=== PROBLEM TO SOLVE ===
Show every line of the data that includes the word "eenvoudig".

=== DATA SHOWN ===
╔══

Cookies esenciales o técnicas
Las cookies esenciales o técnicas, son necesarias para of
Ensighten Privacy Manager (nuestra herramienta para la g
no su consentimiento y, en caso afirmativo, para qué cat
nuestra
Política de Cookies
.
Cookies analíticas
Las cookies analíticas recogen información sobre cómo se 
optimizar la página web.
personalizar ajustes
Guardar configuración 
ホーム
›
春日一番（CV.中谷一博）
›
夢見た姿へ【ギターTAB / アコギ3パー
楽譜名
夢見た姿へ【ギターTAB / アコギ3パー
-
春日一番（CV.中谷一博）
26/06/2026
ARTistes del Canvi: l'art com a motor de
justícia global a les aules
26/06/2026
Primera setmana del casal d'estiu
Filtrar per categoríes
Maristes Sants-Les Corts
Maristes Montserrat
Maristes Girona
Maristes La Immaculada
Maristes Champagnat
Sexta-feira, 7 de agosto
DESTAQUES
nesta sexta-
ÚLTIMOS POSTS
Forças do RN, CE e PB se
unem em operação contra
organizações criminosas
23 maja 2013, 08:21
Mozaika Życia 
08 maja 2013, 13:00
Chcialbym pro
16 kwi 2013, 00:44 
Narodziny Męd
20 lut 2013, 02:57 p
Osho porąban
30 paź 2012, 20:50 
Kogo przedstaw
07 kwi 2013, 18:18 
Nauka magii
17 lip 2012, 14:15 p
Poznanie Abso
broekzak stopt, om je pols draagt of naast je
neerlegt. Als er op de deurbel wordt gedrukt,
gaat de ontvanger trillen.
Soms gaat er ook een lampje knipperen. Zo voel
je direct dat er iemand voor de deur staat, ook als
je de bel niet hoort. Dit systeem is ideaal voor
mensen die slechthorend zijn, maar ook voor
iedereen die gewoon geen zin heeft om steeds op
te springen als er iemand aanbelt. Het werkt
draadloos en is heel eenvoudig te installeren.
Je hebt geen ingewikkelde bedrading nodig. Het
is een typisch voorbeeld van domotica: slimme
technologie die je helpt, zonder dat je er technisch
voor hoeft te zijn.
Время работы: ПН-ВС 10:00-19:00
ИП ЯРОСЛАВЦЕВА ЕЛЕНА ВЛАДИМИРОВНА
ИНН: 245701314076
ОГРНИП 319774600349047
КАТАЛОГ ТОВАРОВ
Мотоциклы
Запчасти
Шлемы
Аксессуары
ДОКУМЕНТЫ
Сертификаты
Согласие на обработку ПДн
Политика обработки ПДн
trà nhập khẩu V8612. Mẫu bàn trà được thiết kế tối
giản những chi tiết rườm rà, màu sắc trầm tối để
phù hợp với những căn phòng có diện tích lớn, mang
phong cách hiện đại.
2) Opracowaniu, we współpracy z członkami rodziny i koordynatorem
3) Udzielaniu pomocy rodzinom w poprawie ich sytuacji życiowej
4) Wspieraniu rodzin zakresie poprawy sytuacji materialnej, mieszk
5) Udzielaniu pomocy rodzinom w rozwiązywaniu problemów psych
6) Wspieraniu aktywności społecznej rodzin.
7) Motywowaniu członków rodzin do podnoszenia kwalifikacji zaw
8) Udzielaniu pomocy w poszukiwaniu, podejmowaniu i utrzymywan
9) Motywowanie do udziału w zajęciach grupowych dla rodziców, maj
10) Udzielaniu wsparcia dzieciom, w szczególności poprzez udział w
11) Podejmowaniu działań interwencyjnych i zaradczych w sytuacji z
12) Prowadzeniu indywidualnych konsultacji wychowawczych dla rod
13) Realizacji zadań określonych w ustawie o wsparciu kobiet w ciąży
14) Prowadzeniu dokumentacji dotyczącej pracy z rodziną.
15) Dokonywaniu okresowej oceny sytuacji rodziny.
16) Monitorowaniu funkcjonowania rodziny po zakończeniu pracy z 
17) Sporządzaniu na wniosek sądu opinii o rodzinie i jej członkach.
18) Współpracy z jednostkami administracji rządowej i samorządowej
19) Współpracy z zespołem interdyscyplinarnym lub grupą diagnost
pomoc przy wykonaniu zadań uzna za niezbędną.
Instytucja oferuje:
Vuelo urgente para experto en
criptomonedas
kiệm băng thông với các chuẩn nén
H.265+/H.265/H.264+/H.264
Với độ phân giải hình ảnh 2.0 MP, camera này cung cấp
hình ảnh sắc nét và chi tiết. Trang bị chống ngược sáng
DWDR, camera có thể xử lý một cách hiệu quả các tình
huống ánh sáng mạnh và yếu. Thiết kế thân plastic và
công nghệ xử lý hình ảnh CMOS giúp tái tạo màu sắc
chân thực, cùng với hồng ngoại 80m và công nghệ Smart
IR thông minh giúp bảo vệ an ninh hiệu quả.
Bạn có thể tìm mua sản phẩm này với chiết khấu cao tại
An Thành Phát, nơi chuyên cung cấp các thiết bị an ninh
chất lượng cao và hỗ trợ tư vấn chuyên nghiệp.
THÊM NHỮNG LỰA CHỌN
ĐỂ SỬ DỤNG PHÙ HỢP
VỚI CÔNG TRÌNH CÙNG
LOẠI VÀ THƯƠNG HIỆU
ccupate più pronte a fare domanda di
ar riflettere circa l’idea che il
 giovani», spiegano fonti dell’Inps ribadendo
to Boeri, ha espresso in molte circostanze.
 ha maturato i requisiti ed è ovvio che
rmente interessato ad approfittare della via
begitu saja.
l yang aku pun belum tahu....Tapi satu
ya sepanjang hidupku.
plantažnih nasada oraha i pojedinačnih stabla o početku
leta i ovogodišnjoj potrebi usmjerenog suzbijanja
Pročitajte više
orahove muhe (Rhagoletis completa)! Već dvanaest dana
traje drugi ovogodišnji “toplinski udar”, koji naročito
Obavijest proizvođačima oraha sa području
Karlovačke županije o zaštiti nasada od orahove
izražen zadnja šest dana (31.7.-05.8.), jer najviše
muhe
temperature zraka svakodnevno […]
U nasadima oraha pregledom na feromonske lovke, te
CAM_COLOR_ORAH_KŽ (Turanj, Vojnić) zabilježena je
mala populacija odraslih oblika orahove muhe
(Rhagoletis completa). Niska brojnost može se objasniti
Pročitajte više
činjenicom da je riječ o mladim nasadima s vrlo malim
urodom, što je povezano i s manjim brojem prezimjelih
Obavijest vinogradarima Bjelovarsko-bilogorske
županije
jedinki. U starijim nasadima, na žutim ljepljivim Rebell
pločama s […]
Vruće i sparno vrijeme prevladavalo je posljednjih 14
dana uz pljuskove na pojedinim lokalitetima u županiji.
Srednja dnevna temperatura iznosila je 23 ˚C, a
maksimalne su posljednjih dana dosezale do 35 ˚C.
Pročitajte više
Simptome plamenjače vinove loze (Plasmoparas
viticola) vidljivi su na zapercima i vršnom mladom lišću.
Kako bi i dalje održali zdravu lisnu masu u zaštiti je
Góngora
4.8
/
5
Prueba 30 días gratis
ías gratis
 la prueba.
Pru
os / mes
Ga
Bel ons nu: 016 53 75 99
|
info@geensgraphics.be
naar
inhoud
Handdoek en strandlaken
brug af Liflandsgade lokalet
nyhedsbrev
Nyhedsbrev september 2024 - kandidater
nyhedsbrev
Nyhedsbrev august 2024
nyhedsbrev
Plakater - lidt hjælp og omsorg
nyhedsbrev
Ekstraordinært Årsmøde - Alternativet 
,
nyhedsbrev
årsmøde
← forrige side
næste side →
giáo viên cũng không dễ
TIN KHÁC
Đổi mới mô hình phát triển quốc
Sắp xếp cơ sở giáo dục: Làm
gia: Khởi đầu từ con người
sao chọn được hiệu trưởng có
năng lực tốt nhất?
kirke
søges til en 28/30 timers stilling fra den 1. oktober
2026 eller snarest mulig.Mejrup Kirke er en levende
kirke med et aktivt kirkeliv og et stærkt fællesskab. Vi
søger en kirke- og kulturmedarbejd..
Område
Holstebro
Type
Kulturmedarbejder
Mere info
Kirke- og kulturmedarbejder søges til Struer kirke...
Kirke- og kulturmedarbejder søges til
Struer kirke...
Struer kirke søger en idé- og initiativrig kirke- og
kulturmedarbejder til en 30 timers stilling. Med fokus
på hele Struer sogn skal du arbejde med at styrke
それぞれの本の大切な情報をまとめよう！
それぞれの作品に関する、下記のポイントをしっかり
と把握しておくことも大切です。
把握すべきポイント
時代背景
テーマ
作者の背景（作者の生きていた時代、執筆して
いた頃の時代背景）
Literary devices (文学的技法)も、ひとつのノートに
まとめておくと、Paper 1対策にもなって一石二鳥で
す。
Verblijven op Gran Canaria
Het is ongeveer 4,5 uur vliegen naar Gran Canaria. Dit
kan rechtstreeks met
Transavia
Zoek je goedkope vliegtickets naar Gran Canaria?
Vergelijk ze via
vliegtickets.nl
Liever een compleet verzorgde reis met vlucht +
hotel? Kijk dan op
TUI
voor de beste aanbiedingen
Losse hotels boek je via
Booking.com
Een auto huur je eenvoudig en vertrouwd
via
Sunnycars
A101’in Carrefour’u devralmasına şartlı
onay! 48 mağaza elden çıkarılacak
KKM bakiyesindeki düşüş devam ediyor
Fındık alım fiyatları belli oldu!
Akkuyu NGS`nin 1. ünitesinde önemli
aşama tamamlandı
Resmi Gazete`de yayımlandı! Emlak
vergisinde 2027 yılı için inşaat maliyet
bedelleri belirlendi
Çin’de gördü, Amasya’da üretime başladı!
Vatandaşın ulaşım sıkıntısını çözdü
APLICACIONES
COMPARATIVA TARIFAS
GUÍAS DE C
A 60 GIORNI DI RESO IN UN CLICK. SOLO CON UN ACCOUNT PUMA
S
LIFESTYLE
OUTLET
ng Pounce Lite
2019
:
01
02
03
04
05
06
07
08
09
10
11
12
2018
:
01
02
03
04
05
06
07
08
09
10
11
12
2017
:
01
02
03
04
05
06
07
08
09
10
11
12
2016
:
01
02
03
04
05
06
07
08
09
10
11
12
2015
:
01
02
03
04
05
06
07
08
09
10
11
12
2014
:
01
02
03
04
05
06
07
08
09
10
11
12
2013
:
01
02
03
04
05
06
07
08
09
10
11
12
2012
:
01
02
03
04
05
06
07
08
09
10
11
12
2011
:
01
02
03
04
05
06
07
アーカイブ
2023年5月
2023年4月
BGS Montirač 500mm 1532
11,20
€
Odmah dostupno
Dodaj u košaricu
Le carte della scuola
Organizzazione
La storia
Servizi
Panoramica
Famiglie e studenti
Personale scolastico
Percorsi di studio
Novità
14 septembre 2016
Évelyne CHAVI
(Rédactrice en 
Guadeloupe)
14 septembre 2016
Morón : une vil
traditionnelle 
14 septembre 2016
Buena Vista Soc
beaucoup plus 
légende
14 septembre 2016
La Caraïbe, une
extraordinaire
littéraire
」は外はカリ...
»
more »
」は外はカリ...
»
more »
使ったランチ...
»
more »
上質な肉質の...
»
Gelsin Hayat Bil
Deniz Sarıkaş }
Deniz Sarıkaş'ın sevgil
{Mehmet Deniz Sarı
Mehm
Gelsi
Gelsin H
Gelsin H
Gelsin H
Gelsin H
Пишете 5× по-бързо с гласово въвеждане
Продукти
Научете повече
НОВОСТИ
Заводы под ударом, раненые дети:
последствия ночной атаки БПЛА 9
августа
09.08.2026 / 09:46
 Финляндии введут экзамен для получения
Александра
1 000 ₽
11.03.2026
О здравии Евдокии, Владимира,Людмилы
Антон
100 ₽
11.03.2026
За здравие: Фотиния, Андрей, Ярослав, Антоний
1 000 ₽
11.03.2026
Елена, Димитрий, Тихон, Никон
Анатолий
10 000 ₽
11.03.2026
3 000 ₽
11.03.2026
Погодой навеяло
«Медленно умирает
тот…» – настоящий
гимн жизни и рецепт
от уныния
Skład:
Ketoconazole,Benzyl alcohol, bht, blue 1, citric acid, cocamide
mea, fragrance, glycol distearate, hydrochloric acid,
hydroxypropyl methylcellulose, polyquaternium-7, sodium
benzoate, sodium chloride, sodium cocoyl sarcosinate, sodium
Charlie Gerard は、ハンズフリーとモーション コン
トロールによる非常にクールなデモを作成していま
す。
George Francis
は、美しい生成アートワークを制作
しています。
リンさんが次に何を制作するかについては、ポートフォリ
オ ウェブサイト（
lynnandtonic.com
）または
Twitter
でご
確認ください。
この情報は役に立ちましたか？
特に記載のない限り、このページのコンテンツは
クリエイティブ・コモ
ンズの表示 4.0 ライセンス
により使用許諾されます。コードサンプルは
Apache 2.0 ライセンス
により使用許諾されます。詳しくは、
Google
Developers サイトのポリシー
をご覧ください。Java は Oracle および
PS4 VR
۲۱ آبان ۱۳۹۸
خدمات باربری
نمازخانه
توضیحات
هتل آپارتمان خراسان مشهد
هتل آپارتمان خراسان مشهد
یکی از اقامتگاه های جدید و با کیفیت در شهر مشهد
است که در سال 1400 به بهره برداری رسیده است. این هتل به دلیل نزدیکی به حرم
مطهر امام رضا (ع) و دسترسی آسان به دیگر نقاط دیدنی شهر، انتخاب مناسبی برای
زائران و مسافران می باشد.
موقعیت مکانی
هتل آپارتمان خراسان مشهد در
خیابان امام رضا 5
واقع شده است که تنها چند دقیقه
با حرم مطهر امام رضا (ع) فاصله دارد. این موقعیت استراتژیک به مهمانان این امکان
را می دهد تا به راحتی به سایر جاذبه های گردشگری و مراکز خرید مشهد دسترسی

╚══

=== OUTPUT FOR THIS EXERCISE ===
draadloos en is heel eenvoudig te installeren.
Een auto huur je eenvoudig en vertrouwd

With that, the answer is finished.